(Exercise text)
One of the key motivations for switching to the str_t type internally
is that we can avoid allocations by re-using the same storage over and
over during the transformation.
We can avoid other allocations by overallocating when more storage
is requested, seeing as almost all requests for more storage will
later be followed by other requests.
At the moment, the original implementation is quite fast:
user system total real
short slab of ASCII text 1.440000 0.000000 1.440000 ( 1.445547)
short slab of UTF-8 text 2.900000 0.010000 2.910000 ( 2.927274)
longer slab of ASCII text 12.710000 0.040000 12.750000 ( 12.816209)
longer slab of UTF-8 text 35.210000 0.080000 35.290000 ( 35.661577)
The new implementation is actually slower, because we have had to add
some wasteful conversions back-and-forth between VALUE/String and str_t:
short slab of ASCII text 1.550000 0.000000 1.550000 ( 1.556956)
short slab of UTF-8 text 3.340000 0.010000 3.350000 ( 3.377874)
longer slab of ASCII text 15.410000 0.030000 15.440000 ( 15.484308)
longer slab of UTF-8 text 45.230000 0.130000 45.360000 ( 45.631355)
It is expected that the performance loss will be recovered once these
wasteful conversions are eliminated.
But before going that far, adding overallocation brings very large
improvements, enough to compensate for the inefficient conversions:
short slab of ASCII text 1.190000 0.010000 1.200000 ( 1.233443)
short slab of UTF-8 text 2.460000 0.020000 2.480000 ( 2.536714)
longer slab of ASCII text 11.000000 0.050000 11.050000 ( 11.208843)
longer slab of UTF-8 text 33.490000 0.130000 33.620000 ( 34.190941)
Those numbers use an overallocation constant of 256 bytes; will later
experiment with other constants to find the optimal overallocation.

(Task objective)
Copy the part of the allocation note that begins at "We can avoid other" and ends after "1.550000 ( 1.556956)", changing each "implementation" to "version".

Collection entries:
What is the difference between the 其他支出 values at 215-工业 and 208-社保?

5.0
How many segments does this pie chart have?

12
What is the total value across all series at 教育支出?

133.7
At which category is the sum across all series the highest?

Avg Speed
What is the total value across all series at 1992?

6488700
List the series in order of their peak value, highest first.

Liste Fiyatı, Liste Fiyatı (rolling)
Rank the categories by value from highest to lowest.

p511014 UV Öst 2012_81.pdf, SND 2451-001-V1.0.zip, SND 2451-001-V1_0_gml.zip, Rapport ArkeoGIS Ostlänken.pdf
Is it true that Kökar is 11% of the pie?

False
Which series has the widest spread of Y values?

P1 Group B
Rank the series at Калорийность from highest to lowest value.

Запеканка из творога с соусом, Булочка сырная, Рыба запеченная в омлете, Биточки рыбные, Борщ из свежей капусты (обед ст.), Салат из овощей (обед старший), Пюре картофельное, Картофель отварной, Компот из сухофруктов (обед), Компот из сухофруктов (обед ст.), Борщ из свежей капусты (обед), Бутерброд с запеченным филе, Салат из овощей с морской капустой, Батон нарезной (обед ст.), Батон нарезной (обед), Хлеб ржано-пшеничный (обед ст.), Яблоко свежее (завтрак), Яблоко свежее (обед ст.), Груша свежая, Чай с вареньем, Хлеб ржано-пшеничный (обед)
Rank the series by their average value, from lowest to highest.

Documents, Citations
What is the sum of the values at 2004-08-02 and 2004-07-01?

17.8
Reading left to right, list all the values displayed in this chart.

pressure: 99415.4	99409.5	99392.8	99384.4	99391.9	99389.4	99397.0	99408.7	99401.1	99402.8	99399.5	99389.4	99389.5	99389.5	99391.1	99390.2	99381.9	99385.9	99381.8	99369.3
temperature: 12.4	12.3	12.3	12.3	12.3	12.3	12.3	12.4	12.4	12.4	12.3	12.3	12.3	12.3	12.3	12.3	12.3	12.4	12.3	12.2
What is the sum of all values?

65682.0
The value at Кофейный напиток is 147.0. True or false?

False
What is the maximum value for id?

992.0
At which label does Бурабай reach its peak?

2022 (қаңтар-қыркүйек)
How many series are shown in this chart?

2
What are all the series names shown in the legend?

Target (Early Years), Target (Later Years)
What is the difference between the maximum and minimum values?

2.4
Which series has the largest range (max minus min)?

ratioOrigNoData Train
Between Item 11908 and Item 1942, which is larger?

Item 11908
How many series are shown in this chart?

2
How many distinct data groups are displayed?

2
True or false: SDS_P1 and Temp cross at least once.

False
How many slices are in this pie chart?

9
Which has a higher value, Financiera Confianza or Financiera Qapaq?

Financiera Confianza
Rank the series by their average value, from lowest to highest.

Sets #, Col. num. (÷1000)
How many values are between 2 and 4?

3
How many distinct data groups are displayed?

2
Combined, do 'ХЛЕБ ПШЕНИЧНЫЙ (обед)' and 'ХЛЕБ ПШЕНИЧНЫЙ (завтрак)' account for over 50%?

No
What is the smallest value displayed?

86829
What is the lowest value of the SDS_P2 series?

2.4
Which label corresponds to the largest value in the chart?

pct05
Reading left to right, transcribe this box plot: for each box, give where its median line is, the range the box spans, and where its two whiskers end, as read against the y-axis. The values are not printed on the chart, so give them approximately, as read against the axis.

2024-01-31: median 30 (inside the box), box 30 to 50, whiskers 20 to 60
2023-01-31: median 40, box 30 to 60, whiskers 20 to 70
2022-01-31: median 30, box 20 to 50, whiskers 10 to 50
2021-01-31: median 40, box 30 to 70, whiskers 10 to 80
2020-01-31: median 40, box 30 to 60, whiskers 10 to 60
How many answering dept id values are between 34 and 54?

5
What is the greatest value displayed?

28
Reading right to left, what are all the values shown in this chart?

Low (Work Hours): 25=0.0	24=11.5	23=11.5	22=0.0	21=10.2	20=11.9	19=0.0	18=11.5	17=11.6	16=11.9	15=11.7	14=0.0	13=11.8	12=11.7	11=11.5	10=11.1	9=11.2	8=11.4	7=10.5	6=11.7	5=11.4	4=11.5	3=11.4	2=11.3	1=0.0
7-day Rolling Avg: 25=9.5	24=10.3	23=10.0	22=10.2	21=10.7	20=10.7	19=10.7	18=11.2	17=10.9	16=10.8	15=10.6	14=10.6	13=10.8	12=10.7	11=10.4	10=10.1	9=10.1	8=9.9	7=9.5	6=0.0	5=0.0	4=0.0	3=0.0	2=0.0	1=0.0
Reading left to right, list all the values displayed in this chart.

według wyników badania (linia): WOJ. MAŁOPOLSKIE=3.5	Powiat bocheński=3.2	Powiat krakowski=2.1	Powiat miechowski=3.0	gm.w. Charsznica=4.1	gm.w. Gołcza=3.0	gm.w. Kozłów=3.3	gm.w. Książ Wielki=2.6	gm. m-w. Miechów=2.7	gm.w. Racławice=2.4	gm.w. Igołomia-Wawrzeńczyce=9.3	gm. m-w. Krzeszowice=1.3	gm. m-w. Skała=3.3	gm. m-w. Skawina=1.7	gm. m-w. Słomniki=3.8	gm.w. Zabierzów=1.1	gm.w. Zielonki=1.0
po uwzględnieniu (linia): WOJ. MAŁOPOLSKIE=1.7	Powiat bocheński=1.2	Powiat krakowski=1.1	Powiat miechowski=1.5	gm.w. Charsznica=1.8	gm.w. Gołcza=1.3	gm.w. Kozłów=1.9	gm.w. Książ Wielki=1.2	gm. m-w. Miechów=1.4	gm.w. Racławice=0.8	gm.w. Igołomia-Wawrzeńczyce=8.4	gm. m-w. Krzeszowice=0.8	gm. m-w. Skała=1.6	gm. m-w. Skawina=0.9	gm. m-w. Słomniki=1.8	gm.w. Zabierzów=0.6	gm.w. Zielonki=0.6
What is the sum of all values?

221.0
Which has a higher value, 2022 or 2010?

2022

(Expected answer)
We can avoid other allocations by overallocating when more storage
is requested, seeing as almost all requests for more storage will
later be followed by other requests.
At the moment, the original version is quite fast:
user system total real
short slab of ASCII text 1.440000 0.000000 1.440000 ( 1.445547)
short slab of UTF-8 text 2.900000 0.010000 2.910000 ( 2.927274)
longer slab of ASCII text 12.710000 0.040000 12.750000 ( 12.816209)
longer slab of UTF-8 text 35.210000 0.080000 35.290000 ( 35.661577)
The new version is actually slower, because we have had to add
some wasteful conversions back-and-forth between VALUE/String and str_t:
short slab of ASCII text 1.550000 0.000000 1.550000 ( 1.556956)